Archive

Paperless workflow

Introduction

This is going to be quite a long post, but hopefully interesting to a particular crowd of people. I'm going to tell you all about how I have designed and built a paperless workflow for myself.

Background

This came about some months ago when I needed to find several important documents that were spread through the various organised files that I keep things in. The search took much longer than I would have liked, partly because I am not very efficient at putting paper into the files.

You could suggest that I just get better at doing that, but even if I were to do that, it still only makes me quicker at finding paperwork from the files on my shelf. If I want to really kick things up a gear, the files need to be electronic, accessible from anywhere and powerfully searchable.

The hardware

I started thinking about what I would want. Obviously a scanner was going to be the first pre-requisite of being able to digitise my papers, but what kind to get? After investigating what other people had already said about paperless workflows, it seemed like the ScanSnap range of scanners was a popular choice, but they are quite expensive and it's one more thing on my desk. Instead I decided to go for a multi-function inkjet printer - they have scanners that are good enough, and even though they're bigger than a ScanSnap, I'm also getting a printer in the bargain.

So which one to get? Well that depended on which features were important. My highest priority in this project was that the process of taking a document from paper to my laptop had to be as simple as possible, so in the realms of scanning devices, that means you need one which can automatically scan both sides of the paper.

This turns out to be quite rare in multi-function printers, but after a great deal of research, I found the Epson Stylus Office BX635FWD which has a duplex ADF (Automatic Document Feeder), is very well supported in MacOS X, and is a decent printer (which, for bonus points, supports Apple's AirPrint and Google's Cloud Print standards).

The setup of the Epson was extremely pleasing - it has a little LCD screen and various buttons, which meant that I could power it up and join it to my WiFi network without having to connect it to a computer via USB at all. I then added it as a printer on my laptop (which was easy since the printer was already announcing itself on the WiFi network) and OS X was happy to do both printing and scanning over WiFi.

I then investigated the Epson software for it and found that I didn't have to install a giant heap of drivers and applications, I could pick and choose which things I had. Specifically I was interested in whether I could react to the Scan button being pressed on the printer, even though it was not connected via USB. It turns out that this is indeed possible, via a little application called EEventManager. With that setup to process the scans to my liking (specifically, Colour, 300DPI, assembled into a PDF and saved into a particular temporary directory), the hardware stage of the project was over.
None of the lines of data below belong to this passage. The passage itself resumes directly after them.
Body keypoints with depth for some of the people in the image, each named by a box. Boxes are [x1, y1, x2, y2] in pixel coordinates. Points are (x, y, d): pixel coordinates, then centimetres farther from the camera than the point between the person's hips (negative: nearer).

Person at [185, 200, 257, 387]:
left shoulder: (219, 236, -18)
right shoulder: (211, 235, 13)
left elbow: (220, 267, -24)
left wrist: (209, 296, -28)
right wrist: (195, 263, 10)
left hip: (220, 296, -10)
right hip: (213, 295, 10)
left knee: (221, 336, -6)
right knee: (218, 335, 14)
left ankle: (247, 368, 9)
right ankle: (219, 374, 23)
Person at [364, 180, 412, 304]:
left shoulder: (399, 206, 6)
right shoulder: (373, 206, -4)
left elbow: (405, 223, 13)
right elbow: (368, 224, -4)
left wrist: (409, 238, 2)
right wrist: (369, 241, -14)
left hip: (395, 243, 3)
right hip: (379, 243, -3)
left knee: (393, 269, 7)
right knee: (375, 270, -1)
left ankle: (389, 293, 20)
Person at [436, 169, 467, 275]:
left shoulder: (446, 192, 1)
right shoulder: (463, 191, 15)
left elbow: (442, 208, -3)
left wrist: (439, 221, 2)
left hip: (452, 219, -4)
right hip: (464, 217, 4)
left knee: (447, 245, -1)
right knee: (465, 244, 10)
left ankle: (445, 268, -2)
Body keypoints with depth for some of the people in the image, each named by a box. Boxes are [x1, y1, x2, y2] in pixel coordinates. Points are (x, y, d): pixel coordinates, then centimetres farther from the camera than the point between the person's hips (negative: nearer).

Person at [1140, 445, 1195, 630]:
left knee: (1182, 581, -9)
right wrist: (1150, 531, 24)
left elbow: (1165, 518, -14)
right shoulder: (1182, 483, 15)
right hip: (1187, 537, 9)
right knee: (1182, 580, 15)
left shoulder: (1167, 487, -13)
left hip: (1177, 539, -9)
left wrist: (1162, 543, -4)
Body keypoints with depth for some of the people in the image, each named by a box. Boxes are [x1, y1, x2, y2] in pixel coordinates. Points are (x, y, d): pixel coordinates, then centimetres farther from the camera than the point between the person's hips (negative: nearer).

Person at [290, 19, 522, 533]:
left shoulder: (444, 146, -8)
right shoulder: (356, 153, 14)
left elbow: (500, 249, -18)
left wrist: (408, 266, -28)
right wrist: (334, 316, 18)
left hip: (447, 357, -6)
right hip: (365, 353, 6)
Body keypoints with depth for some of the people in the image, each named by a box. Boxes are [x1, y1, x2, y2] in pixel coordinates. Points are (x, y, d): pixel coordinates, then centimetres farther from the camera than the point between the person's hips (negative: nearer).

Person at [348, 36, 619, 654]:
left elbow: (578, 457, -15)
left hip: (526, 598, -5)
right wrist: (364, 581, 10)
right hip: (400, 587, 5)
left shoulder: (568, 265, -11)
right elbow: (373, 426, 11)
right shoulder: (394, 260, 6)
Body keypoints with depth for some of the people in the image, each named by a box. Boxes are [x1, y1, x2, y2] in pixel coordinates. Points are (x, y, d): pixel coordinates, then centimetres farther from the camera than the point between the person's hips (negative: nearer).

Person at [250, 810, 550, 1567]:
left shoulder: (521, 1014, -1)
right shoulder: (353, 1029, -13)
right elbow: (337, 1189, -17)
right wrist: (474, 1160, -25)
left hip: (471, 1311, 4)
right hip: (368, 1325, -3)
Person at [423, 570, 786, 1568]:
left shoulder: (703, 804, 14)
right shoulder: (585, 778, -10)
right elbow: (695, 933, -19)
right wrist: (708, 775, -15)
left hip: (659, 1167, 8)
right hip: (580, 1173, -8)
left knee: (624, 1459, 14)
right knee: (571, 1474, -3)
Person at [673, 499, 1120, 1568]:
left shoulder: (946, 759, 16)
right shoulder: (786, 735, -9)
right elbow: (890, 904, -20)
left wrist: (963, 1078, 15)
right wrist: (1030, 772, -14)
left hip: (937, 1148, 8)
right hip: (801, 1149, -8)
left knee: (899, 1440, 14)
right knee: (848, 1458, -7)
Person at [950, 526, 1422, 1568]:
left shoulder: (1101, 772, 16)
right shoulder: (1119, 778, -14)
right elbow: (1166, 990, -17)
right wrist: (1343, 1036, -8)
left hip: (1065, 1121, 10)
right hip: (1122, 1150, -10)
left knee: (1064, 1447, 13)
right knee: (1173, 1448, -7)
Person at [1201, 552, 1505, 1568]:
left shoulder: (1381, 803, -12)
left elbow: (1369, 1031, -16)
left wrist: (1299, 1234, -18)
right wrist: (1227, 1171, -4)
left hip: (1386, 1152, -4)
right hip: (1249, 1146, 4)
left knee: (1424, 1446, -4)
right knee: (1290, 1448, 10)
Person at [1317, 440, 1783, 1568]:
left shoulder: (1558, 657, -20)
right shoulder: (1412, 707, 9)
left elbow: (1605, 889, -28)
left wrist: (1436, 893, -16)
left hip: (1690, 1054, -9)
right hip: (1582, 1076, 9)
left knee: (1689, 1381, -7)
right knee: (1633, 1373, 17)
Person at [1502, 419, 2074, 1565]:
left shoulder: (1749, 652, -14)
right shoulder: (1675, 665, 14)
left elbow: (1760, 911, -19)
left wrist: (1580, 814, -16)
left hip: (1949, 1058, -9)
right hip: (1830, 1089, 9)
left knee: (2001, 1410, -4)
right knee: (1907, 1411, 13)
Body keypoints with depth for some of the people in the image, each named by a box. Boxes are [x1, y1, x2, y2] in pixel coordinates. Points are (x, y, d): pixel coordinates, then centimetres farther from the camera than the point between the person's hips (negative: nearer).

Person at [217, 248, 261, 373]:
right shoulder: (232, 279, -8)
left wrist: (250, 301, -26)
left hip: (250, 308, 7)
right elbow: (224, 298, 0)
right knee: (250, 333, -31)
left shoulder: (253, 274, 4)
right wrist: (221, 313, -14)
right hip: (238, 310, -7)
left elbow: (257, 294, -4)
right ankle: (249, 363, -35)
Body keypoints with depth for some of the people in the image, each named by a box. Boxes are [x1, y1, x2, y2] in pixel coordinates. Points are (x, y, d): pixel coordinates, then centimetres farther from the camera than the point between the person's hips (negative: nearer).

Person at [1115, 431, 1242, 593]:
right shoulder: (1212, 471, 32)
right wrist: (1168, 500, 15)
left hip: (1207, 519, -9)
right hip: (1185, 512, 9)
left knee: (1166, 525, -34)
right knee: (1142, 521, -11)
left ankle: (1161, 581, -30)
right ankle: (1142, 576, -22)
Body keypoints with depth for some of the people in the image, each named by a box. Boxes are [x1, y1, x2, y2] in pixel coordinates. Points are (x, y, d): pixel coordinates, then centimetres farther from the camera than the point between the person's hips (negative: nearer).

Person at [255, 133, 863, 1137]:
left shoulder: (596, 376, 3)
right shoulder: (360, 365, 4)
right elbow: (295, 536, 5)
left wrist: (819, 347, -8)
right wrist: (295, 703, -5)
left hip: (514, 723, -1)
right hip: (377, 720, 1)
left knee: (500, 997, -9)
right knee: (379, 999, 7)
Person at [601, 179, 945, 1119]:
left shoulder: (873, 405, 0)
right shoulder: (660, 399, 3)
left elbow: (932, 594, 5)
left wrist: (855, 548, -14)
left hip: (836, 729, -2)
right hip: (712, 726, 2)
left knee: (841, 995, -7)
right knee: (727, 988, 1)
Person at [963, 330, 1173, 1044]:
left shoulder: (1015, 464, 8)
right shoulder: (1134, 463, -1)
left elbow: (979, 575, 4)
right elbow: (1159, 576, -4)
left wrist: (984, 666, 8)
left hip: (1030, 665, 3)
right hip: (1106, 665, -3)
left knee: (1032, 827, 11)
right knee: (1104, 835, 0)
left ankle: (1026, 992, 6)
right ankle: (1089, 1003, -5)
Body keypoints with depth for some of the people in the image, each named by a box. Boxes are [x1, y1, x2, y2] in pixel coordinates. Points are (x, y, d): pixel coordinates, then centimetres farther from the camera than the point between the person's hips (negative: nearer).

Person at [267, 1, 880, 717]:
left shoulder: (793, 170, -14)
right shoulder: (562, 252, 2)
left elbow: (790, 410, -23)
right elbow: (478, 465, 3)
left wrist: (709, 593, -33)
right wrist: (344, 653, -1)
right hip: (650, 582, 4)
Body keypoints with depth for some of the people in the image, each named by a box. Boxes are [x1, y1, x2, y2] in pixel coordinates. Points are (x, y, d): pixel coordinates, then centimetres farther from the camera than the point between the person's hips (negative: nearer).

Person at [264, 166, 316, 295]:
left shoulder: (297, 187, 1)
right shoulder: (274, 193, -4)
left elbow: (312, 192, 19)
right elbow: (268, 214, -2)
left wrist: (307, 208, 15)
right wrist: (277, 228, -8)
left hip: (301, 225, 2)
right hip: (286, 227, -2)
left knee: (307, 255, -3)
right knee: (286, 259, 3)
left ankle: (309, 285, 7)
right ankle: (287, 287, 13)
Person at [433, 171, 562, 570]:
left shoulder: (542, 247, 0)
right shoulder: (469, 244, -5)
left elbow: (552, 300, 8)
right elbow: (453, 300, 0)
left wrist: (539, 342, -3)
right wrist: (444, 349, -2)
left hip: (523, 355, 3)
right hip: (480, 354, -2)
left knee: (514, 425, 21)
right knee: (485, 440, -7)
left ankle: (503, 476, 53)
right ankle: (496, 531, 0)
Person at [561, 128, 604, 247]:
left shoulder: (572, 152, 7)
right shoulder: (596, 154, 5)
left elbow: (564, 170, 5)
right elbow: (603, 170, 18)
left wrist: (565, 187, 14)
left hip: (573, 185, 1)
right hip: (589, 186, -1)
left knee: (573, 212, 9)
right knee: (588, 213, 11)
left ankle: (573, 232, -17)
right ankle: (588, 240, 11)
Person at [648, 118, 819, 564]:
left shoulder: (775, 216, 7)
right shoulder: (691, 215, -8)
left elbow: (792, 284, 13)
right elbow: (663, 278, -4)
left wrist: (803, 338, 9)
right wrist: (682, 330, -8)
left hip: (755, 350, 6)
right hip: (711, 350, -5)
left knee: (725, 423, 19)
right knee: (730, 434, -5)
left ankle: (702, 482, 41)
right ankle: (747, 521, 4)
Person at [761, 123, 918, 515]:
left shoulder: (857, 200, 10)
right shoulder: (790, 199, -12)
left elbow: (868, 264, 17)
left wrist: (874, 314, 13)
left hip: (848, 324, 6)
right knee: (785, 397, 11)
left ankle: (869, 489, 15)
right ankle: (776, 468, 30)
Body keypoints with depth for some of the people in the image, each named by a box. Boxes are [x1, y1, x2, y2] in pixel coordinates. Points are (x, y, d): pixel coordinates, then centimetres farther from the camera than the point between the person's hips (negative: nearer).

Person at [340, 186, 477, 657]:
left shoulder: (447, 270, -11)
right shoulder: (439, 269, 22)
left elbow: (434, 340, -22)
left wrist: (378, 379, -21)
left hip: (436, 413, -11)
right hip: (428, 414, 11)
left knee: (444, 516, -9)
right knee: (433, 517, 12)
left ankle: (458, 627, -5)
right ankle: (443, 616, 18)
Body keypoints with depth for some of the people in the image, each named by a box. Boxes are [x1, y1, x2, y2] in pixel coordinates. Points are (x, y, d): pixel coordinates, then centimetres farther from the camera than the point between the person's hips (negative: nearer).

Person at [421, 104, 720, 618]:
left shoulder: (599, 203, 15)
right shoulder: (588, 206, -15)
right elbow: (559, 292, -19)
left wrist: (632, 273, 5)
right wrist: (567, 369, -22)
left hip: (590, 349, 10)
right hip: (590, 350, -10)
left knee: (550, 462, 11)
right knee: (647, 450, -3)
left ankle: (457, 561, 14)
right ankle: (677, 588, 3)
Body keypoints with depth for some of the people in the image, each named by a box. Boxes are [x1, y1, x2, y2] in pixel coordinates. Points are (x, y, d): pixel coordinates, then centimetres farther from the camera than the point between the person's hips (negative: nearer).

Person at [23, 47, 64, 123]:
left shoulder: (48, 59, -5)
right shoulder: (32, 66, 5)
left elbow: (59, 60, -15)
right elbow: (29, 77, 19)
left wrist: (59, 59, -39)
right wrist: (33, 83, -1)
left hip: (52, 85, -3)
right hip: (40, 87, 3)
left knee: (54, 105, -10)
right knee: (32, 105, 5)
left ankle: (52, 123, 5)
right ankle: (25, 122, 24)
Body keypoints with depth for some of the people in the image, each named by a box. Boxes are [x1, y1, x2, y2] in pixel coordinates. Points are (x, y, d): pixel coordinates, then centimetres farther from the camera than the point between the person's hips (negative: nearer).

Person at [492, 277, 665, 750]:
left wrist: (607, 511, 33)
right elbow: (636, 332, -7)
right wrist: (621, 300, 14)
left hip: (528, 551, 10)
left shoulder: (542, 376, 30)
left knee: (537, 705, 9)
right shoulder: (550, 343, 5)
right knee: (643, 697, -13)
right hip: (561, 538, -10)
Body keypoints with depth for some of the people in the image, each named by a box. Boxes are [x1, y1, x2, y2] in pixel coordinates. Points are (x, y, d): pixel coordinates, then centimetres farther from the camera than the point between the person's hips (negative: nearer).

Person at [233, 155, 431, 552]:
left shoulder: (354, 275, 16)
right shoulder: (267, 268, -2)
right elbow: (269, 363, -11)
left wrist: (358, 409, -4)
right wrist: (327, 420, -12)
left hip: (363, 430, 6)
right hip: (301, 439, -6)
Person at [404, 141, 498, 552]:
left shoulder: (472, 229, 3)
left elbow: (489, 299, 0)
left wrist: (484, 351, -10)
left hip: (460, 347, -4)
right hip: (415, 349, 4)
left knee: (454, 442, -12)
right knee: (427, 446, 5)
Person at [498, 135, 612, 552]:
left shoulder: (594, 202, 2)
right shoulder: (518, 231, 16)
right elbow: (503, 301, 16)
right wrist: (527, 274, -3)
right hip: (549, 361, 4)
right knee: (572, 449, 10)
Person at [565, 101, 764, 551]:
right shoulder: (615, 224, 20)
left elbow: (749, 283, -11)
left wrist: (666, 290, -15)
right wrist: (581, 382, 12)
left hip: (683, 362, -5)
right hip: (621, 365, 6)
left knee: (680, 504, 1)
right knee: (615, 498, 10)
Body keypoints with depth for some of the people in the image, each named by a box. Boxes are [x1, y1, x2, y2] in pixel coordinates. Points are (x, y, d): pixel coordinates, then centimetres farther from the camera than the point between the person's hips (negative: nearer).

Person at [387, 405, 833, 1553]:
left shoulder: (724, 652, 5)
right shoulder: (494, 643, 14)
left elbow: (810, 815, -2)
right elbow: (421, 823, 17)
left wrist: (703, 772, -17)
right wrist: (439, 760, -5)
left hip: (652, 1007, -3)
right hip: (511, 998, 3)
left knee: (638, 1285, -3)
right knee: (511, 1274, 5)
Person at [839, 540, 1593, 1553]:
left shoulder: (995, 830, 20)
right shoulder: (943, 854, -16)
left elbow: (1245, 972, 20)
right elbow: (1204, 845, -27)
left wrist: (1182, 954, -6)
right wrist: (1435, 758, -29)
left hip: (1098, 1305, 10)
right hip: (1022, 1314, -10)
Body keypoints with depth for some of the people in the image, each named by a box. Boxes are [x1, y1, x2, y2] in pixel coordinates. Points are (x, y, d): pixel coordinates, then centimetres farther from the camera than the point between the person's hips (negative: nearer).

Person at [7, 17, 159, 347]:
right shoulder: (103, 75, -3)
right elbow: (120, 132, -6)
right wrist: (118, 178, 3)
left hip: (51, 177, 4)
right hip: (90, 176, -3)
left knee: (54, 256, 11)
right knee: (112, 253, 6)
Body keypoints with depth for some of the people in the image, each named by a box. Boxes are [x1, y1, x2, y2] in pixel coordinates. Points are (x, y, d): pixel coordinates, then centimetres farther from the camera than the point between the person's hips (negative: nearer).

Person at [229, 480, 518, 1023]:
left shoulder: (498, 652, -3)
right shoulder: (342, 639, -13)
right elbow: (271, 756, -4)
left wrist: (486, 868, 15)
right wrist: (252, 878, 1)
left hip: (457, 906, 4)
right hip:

With the ability to turn paper into a PDF with a couple of button presses on the printer itself, I was ready to figure out what to do with it next.

The software

As people with a focus on paperless workflows (such as David Sparks) have rightly pointed out, there are several stages to a paperless workflow - capture, processing and recall. At this point I had the capture stage sorted, so the next one is processing.

When you have a PDF with scanned images inside it, you obviously can't do anything with the text on the pages, it's not computer-readable text, it's a picture, but it turns out that it is possible to tell the PDF what the words are and where they are on the page, which makes the text selectable. So my attention turned to OCR (Optical Character Recognition) software. I didn't engage in a particularly detailed survey because I came across a great deal on Nuance's PDF Converter For Mac product and was so impressed with its trial copy that I snapped up the deal and forged ahead. I hear good things about PDFPen, but I've never tried it.

Automation

Having a directory full of scanned documents and some OCR software is a good place to be, but it's not a great place to be unless you can automate it. Fortunately, OS X has some pretty excellent automation tools.

The magic all happens in a single Automator workflow configured as a Folder Action on the directory that EEventManager is saving the PDFs into:

Workflow

It will find any PDF files in that temporary folder, then loop over them, opening each one in Nuance PDF Converter, run the OCR function then save the PDF. The file is then moved to an archive directory and renamed to a generic date/time based filename. That's it.

That's it

Like I said, that's it. If you've been paying attention, at this point you'll say "but wait, you said there was a third part of a paperless workflow - you need tools to recall the documents later!". You would be right to say that, but the good news is that OS X solves this problem for you with zero additional effort.

As soon as the PDF is saved with the computer-readable text that the OCR function produces, it is indexed by the system's search system - Spotlight. Now all you need to do is hit Cmd-Space and type some keywords, you'll see all your matching documents and be able to get a preview. You can also open the search into a Finder window and see larger previews, change the sorting, edit the search terms, etc.

Future work

While that is it, there are future things I'd like to do - specifically I don't currently have an easy way to pull in attachments from emails, or downloaded PDFs, I have to go and drag them into the archived folder and optionally rename them. However, if you have your email hooked into the system email client (Mail.app) then it is being indexed by Spotlight, including attachments, so there's no immediate hurry to figure out a solution for that.

I do also like the idea of detecting specific keywords (e.g. company names) in the documents and using those to file the PDFs in subdirectories, but I'm not sure if I actually need/want it, so for now I'm sticking with one huge directory of everything.